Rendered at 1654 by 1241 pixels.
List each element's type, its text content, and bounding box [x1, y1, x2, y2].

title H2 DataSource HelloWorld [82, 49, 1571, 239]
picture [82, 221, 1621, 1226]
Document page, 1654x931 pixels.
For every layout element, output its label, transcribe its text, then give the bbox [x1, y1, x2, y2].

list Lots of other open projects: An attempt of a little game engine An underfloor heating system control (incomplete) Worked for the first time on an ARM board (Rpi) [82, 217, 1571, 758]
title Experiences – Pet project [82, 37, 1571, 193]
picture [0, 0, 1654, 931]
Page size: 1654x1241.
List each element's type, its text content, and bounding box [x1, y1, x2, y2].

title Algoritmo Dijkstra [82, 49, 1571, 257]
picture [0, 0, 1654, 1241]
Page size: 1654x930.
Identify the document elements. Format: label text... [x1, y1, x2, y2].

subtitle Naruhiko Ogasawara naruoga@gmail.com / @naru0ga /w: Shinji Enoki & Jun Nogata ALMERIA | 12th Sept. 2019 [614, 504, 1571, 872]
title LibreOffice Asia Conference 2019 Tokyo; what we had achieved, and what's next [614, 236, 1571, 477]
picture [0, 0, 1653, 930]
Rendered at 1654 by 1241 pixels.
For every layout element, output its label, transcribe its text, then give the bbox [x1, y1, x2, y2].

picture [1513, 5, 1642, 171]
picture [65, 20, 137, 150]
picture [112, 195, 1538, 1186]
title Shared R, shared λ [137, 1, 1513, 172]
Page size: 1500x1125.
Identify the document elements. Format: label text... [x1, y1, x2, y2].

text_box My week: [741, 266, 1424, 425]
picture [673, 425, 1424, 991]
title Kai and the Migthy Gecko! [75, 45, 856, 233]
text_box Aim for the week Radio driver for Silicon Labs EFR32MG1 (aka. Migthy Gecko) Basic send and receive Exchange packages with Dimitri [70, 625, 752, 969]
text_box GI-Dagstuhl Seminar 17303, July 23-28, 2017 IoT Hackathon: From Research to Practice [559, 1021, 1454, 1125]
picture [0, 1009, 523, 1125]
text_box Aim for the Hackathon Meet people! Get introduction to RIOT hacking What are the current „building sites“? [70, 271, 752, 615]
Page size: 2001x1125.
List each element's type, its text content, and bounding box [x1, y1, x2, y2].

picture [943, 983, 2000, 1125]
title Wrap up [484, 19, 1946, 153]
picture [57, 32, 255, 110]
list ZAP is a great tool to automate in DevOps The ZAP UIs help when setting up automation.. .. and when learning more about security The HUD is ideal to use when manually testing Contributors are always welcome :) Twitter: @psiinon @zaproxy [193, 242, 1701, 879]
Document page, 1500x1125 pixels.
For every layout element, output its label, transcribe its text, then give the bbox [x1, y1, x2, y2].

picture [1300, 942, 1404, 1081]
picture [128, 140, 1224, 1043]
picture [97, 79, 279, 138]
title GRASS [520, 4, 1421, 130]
* * * *
**What is expected:** Reproduce verbatim every line from the beginning of the data through the line containing "picture [82, 221, 1621, 1226]", inclusive.

**The solution:**
Rendered at 1654 by 1241 pixels.
List each element's type, its text content, and bounding box [x1, y1, x2, y2].

title H2 DataSource HelloWorld [82, 49, 1571, 239]
picture [82, 221, 1621, 1226]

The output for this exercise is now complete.